Diphtheria Has Emerged in Australia
In June 2022, two children were diagnosed with respiratory diphtheria in New South Wales, Australia. It was the state's first case of the illness in the 2000s. The children were hospitalized with one in intensive care.
Diphtheria is caused by Corynebacterium diphtheriae, a toxin-producing bacterium. Diphtheria of the skin causes ulcers or sores; however, this illness generally does not cause severe disease. Respiratory diphtheria symptoms include a sore throat, swollen neck glands fever and weakness. If the disease reaches the bloodstream, its affects the kidneys, nerves and heart.
UNICEF Australia senior vaccine advisor Chris Maher believes these cases are an early red flag to vaccination hesitation and a lower level of immunity in the general population. "[Diphtheria] is a disease we associate with an older time. We don’t associate it with our society now because we know if we vaccinate people we stop it from occurring.
"The fact that it has popped up again should be a shock to us and should be something that encourages us as a community to achieve high levels of vaccine coverage so we protect our kids.”
Whooping Cough Is Also on the Rise Around the World
The U.K. has seen a steep climb in whopping cough cases over the past 20 years. From 2005 to 2011, there were 6,216 cases in the county. From 2012 to 2018, there were nearly 26,000.

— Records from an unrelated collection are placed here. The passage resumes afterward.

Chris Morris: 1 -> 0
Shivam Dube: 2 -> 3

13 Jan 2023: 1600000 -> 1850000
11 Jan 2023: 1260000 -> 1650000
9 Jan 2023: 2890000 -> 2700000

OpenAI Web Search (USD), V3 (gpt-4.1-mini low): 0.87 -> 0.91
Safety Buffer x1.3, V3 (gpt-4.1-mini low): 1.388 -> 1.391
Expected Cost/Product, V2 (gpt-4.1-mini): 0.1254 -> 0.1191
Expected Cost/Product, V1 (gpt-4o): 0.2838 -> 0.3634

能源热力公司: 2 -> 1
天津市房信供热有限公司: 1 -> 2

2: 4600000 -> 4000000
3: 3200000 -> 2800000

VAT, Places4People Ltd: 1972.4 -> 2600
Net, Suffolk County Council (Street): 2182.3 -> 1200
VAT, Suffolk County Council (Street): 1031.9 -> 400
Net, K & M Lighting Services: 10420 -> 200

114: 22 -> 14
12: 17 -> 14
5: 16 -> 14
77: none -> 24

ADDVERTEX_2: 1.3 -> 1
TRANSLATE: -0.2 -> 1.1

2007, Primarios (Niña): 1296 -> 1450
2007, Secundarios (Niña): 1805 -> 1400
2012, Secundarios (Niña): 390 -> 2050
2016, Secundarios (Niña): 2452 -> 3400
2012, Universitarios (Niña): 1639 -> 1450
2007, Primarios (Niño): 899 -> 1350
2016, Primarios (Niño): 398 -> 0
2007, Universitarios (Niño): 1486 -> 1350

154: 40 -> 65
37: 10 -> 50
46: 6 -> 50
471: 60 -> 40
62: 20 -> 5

Also known as pertussis, whopping cough is highly contagious and has symptoms like the common cold in the beginning. However, after about two weeks, thick mucus accumulates inside the airways, causing a prolonged, hacking cough that ends with a high-pitched "whoop" as the person takes in air.
Whooping cough is typically thought to be a children's disease, but adults can have it without knowing it. It causes 160,000 deaths around the world per year, half of which are children.
The reason for the case increase? The current vaccine is less effective, and fewer people are getting vaccinated. It is also on the rise in the U.S. for the same reasons.
Despite Being Eliminated Stateside, There Have Been Measles Outbreaks in Recent Years
In 2000, measles was officially declared eliminated in the U.S. However, thousands of cases have been reported ever since. In 2019, an unvaccinated patron vacationing in Disneyland infected 300 people who were in the park at the same time.
The disease is extremely contagious, and the World Health Organization states that cases spiked by 80 percent at the start of 2022 as compared to the year before. People who are unvaccinated against measles are also unvaccinated against mumps and rubella — all three of these vaccines are grouped together in what is known as an MMR vaccine.
According to JAMA, measles vaccine refusal even creates a risk of the diseases in the vaccinated, as no vaccine is 100 percent effective.
On Top of Everything Else, We're Not Entirely Done with COVID
COVID continues to surge around the world, as the extremely contagious BA.5 subvariant is now the dominant strain.
Cases have risen again, and hospitalizations and deaths have also increased, as BA.5 is evading immunity from previous infections and vaccines. In other words, people are getting infected again and again. Hospitals are also suffering under this recent surge with staff turnover and worker burnout and illness.
The numbers of the infected may even be higher, as people are testing at home and not reporting their results. Mask wearing and vaccination in the event you catch COVID will lessen your chances of serious illness and hospitalization.